What exactly does "affordability" really mean in gentrifying San Francisco? And where/when did Brown get "90 percent of residents' support"? Brown and Preston will both need to tell us what they think about the "density" issue, particularly Scott Wiener's ongoing attempt to allow the state to control how California's cities create housing.

All three candidates need to be questioned about development in general in the city, including on Treasure Island, the Market and Octavia Plan, and 19th Avenue:
“A lot of the issues are really similar now,” Preston said. “I don’t think anything’s changed — homelessness, fear of displacement, lack of affordable housing.”
Those issues are all about housing, which of course is the most important issue facing the city. But Preston has never taken a stand on the Masonic Avenue bike project or the Geary BRT project. Apparently he doesn't think development and transportation are closely related.
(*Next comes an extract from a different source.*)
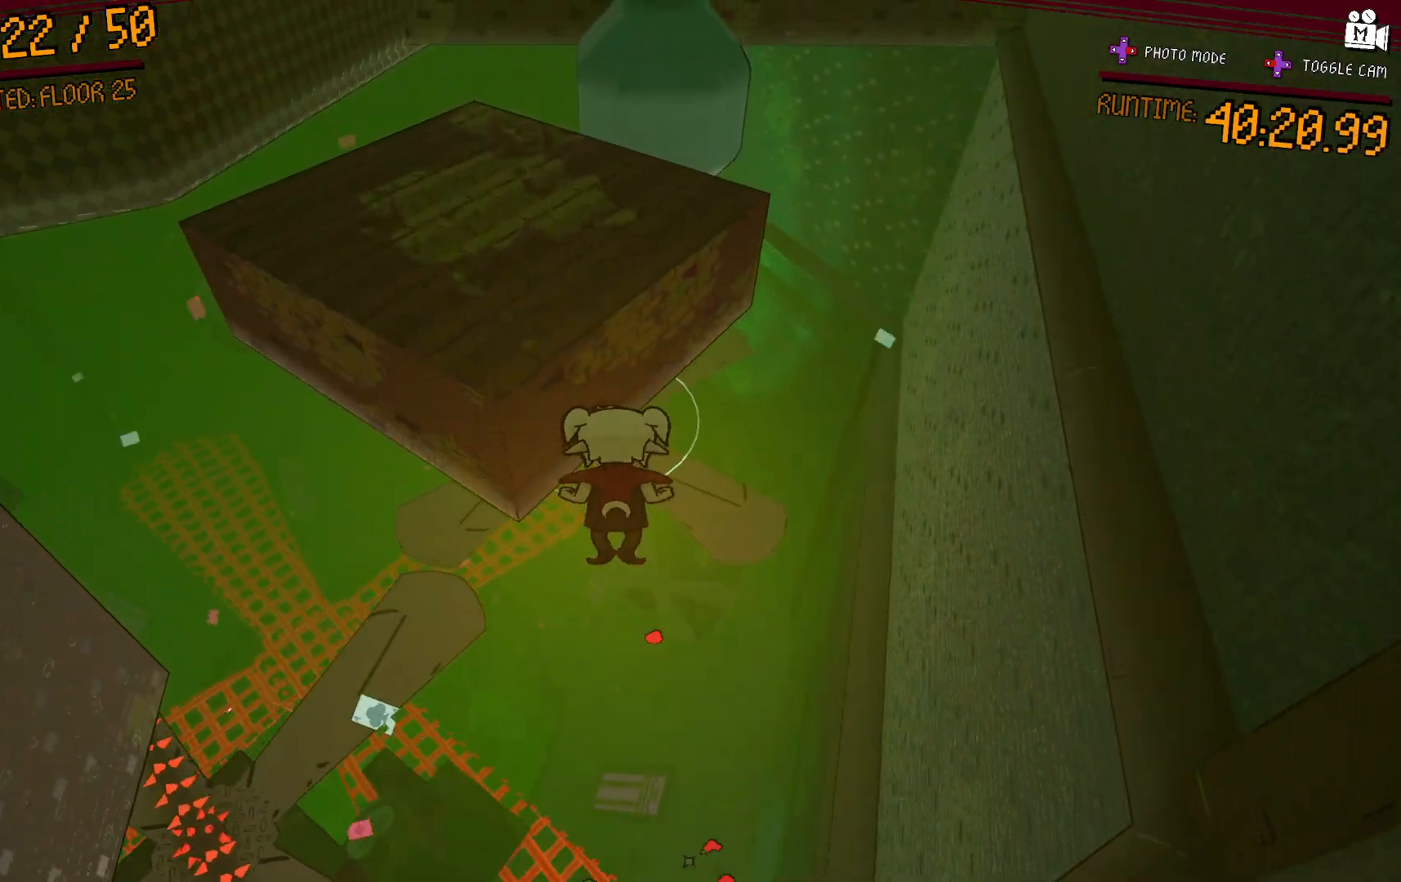
{"dt_ms": 500, "buttons": [], "left_stick": "up", "right_stick": "center", "events": [[200, "A", "down"], [467, "A", "up"]]}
And what exactly does Preston mean by calling himself a "socialist"? Seems like a clumsy attempt to capitalize on the advent of Bernie Sanders in 2016 (Defining "socialism" for District 5 and San Francisco): 
Shanell Williams, a City College of San Francisco trustee who was born and raised in the district, is also running and recently held a fundraiser that drew around 40 residents...Williams wants to put community health at the center of her platform, which means a focus on services around mental health and substance use and affordable health care. Employed as a UCSF Preterm Birth Initiative community engagement specialist, she entered the race after Preston and Brown and is currently “developing a policy platform.”
Declaring yourself a candidate before you have done some serious thinking about the issues puts the cart before the horse. And does District 5---or the city, for that matter---have serious issues on health care? Perhaps, but Williams needs to also tell us where she stands on housing, development, and transportation.

Maybe we'll find out this year how left-wing District 5 really is.